E deu. Comecemos com o fato de
que o gigante enterrado não existe, limitando-se a uma citação inicial de que
seria a causa de uma elevação no relevo; uma colina. E aí, as inúmeras
montanhas da obra, galgadas com enorme esforço pelos personagens, tomam conta
das paisagens, principalmente em seu terço final. Outra figura nessa simbologia
do gigante é a memória, enterrada por uma dominante névoa emanada pelo bafo de
uma dragoa – provavelmente simbolizando a religião – que causa a perda de
memória nas pessoas.
Não li ainda outras obras do britânico Kazuo Ishiguro. Acredito que meu première foi acertado nesta
magnífica obra onde são entrelaçados elementos históricos do século oito na Grã
Bretanha com suas lendas e mitologia grega. A crendice domina a obra e
predomina nos desígnios de vida dos seus protagonistas, dois simpáticos e
cativantes idosos que só transmitem amor e bondade. Mesmo nas piores circunstâncias
o casal tem sempre uma pergunta ou uma colocação que indica o lado bom das situações
ou mostram um novo caminho. Ajudam e são ajudados. É sempre o bem compensando o
bem.
Outra conjuntura simbólica é
frisada pela ideia fixa dos anciães Axl e Beatrice em visitar o filho em sua
aldeia que eles não veem há anos, tão saudoso quanto um defunto querido ou tão distante quanto a vela (ou a luz) que eles não podem ter. A não
admissão da perda de algo que muito se ama ou se necessita marca obsessivamente não só a
história, como também os principais personagens. O texto registra muitas
perdas: históricas, materiais, pessoais e de memória. E as compensações são
adquiridas de forma singela, quase natural, mostrando aqui o autor que não se
deve extrapolar nas tentativas ou na recuperação de perdas importantes. Existem
maneiras simples e leves de se apaziguar o coração e a alma.

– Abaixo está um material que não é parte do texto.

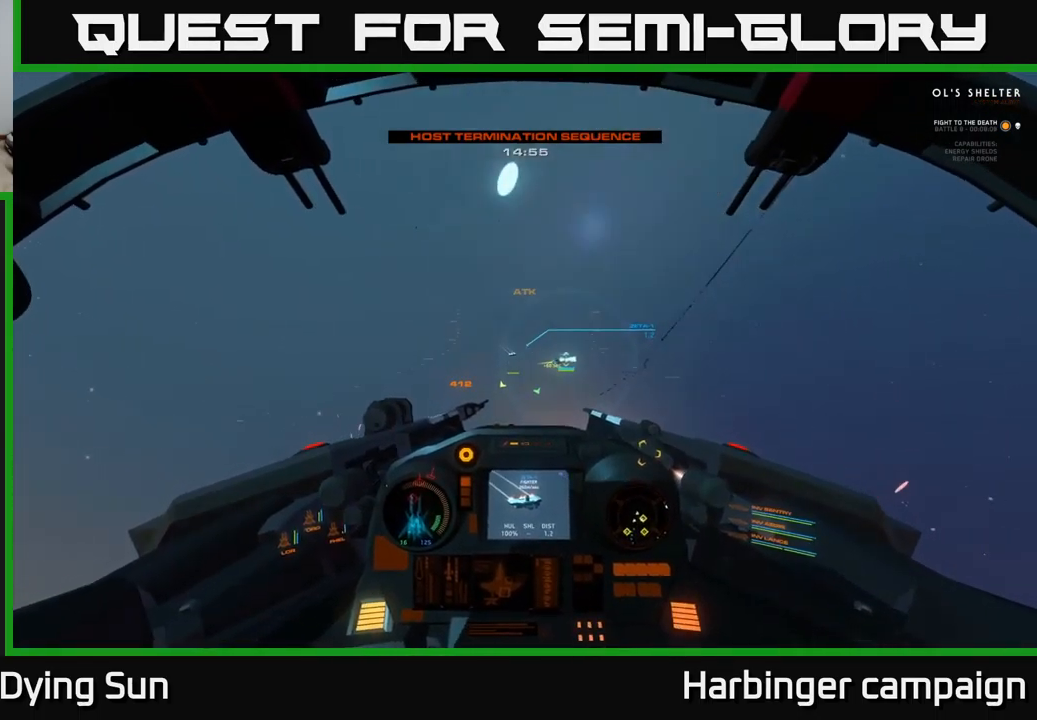
{"buttons": [], "left_stick": "center", "right_stick": "down", "events": [[67, "L2", "up"], [233, "right_stick", "center"], [283, "right_stick", "down-left"], [500, "right_stick", "down"]]}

Um velho guerreiro descendente do
rei Arthur – e seu garboso cavalo -, um jovem competente e impetuoso guerreiro –
e sua égua manca –, compreensivelmente antagonistas, convivem tolerantes por
solidariedade aos velhos. E um rapazote marcado fisicamente pelo mal e vítima
de perseguições, além de um bando de frades do bem e do mal completam as
principais figuras dramáticas desta magnífica história.
Como declarou o próprio Ishiguro,
esta não é sua principal obra – ele destaca sempre “Os Vestígios do Dia” -, mas
com certeza é sua mais profunda reflexão escrita sobre o esquecimento, o
respeito e o amor.
Por Valdemir Martins
Em 30 de janeiro de 2018.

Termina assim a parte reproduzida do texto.